We’re now growing into south Atlanta, [Georgia], where the demographics are rural and African American. In Phoenix, [Arizona], [many patients are] Hispanic and [Native American, a population that has not been] studied deeply. North Chicago has a totally different demographic as well.
Our job is to make our clinical trials accessible to these populations and focus on enrollments there. This is the future. We are a connected system. That’s what we hope to achieve with opening clinical trials and research across all these geographies, so we can be inclusive with our representation.
In the future, how might clinical trials delineate patient characteristics such as race and ethnicity for the purposes of wider representation that is more accurate to real-world populations?
Clinical trials should absolutely represent our population.
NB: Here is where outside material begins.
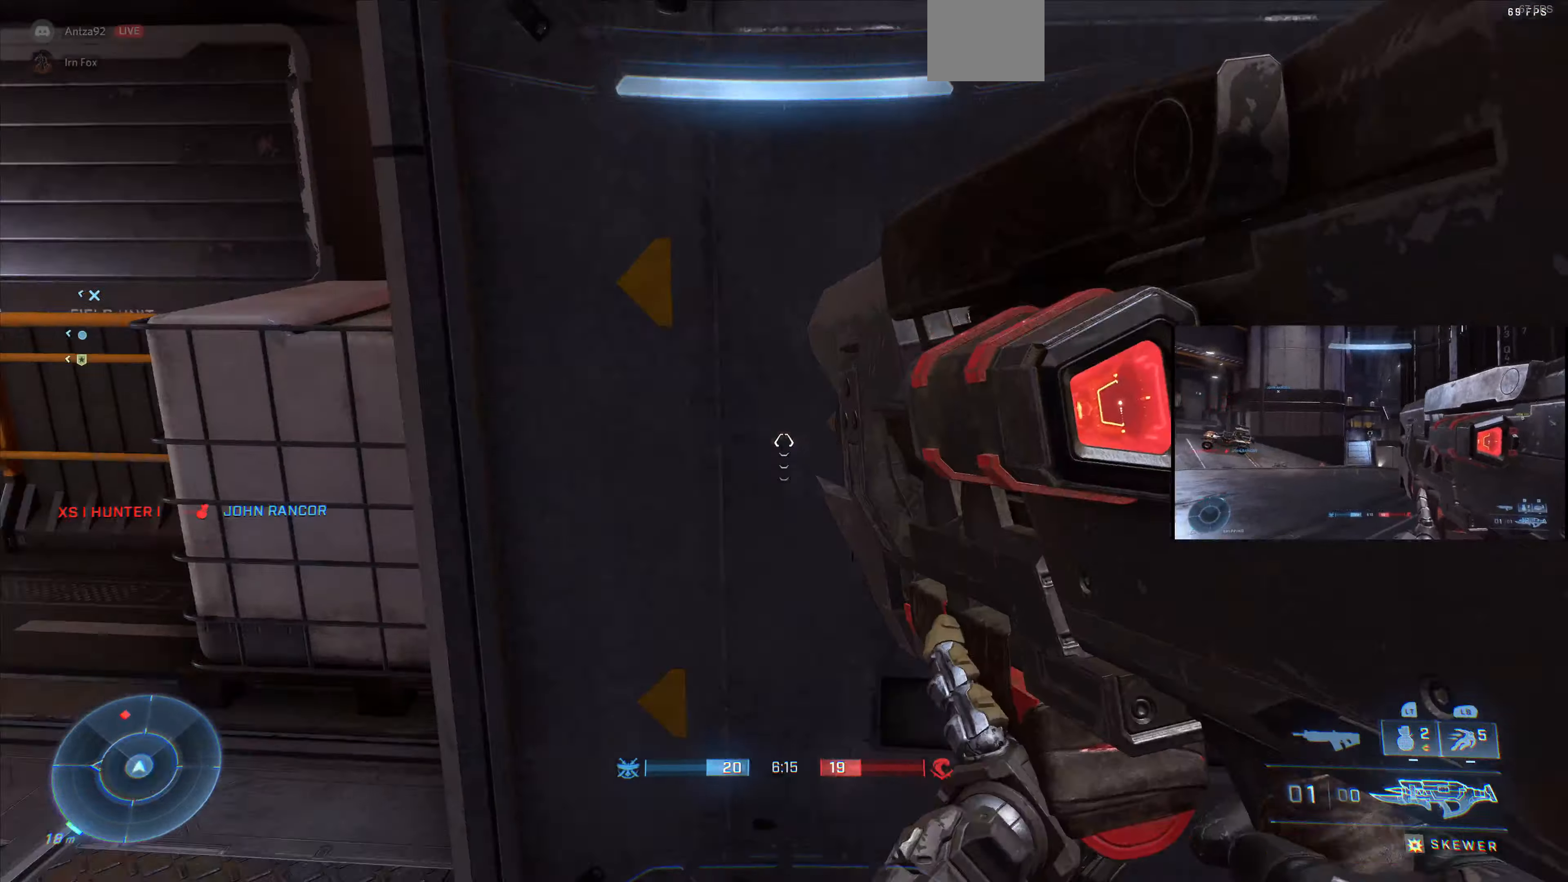
{"buttons": [], "left_stick": "down-right", "right_stick": "left", "events": [[200, "right_stick", "left"], [300, "left_stick", "down-right"], [367, "right_stick", "center"], [434, "right_stick", "left"]]}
Consider the question of ethnicity, race, and genomics: there are arguments that [these are] not just based on skin color or heritage, and genomics should drive ancestry. That’s why [the tests that reveal] genetic linkages are popular because people are not sure what race they are until they see that genetic linkage.
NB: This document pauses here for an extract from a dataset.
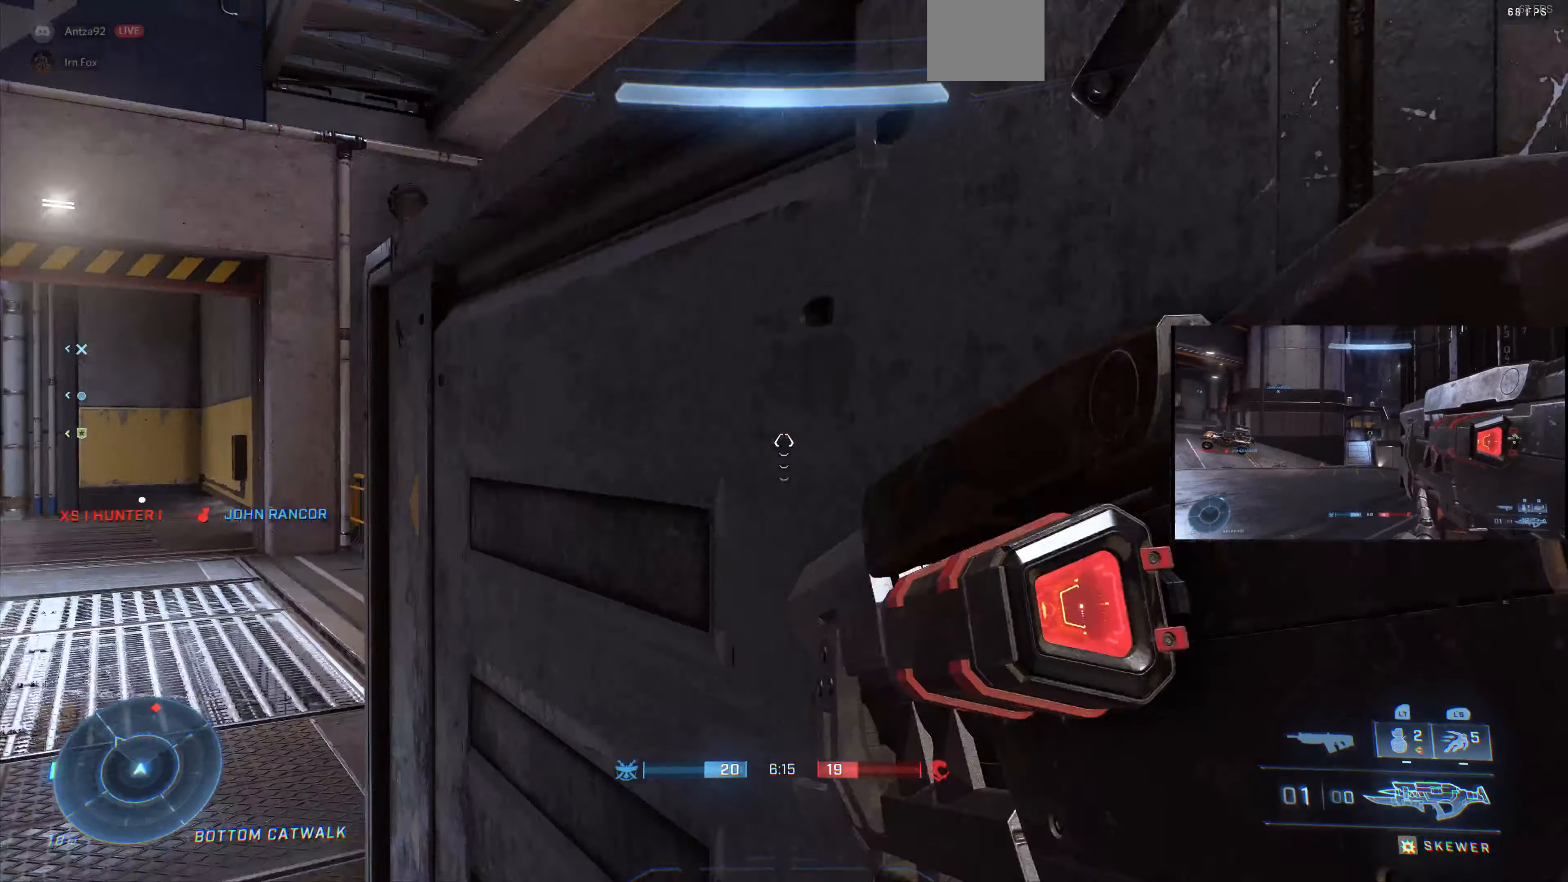
{"buttons": [], "left_stick": "down-left", "right_stick": "center", "events": [[67, "left_stick", "down"], [100, "right_stick", "center"], [234, "TRIANGLE", "down"], [334, "TRIANGLE", "up"], [400, "left_stick", "down-left"]]}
Do I think we will get there one day? Absolutely. Do I think we need to be purposeful about the types of populations, geographic [and beyond, that we enroll]? Yes. Right now, [the categories include] the United States, the East, the West, and Europe. [Although we need] to start broad, we can get more specific. We’re seeing companies do this. One company has opened a clinical trial in Africa in a disease that is more endemic and populous among that [region]. It’s groundbreaking. That’s the type of thing we need to be purposefully doing.
Kim ES. Changes in clinical trial designs to improve representations (pragmatic trial designs and real-world). Presented at: 24th Annual International Lung Cancer Congress; July 27-29, 2023; Huntington Beach, CA.